Calculate the percentage yield on your investment? Show how you derive your
answer.
31 The
current spot rate of the Mexican peso is $0.13 and the 180-day forward rate is
$0.14. The180-day deposit rate is 1% in the U.S. and 4% in Mexico. An investor
plans to use covered interest arbitrage for a 180-day investment of $1 million.
(1) Calculate how many U.S. dollars you will have after 180 days; and (2) the
amount of the gain or loss. Show how you derive your answers.
32 The
bid rate of an Australian dollar is $1.055 and the ask rate is $1.065 at Bank
1. The bid rate of the Australian dollar is $1.04 and the ask rate is $1.05 at
Bank Y. Calculate your gain if you use $1,000,000 and execute locational
arbitrage. Show how you derive your answer.
33 The
spot rate of the British pound is $1.61. The premium on a British pound call
option is $.02 and the exercise price is $1.65. The option will be exercised on
the expiration date, if at all. The spot rate on the expiration date is $1.66.
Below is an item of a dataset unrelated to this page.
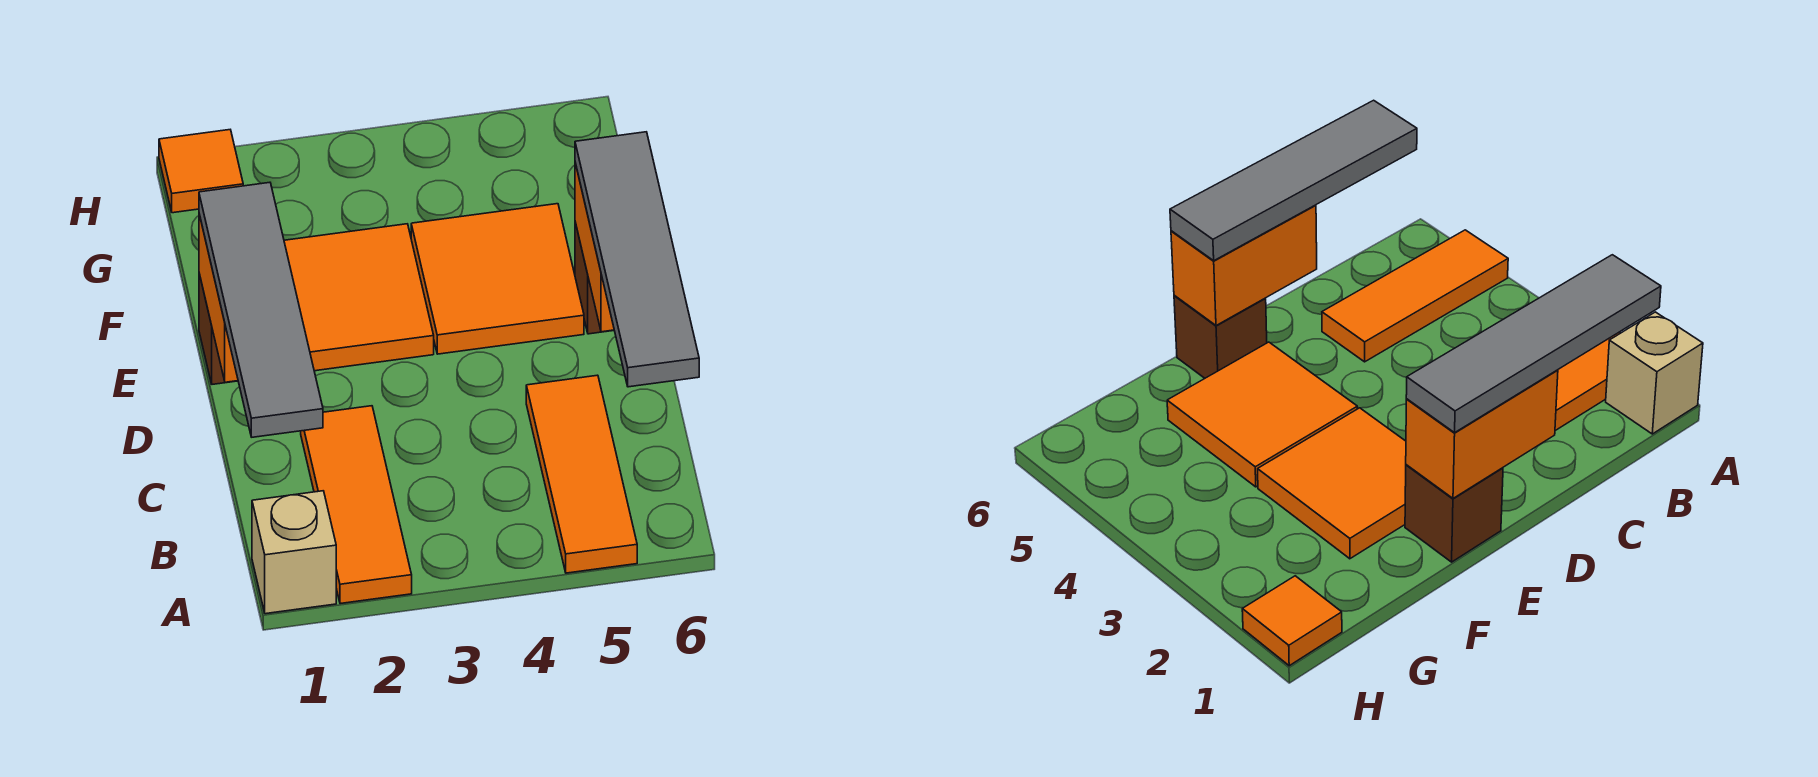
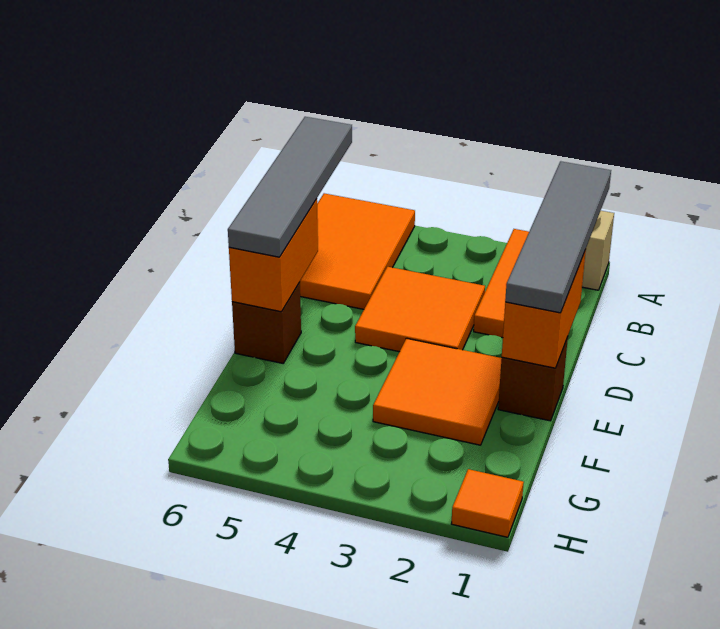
orange tile A5:C5 level 1 -> orange tile A5:C6 level 1
orange tile E4:F5 level 1 -> orange tile C3:D4 level 1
(1) Calculate the profit as a percent of the premium paid. Show how you derive
your answer; and (2) Will the option be exercised?
34 One
ADR of a German company sells for $55.50 and the ADR is convertible into 2
shares of stock. The spot rate of the euro is $1.31. Calculate the share price
of the firm in euros. Show how you derive your answer.
35 At
the end of the year, a U.S. company has expected cash flows of ¥1,000,000 from
Japanese operations, CHF200,000 from Swiss operations, and €350,000 euros from
German operations. At the end of the year, the yen value is expected to be.
$.011; the Swiss franc value is expected to be $1.08, and the euro value is
expected to be $1.31. Calculate expected dollar cash flows for the company by
currency and total. Show how you derive your answer.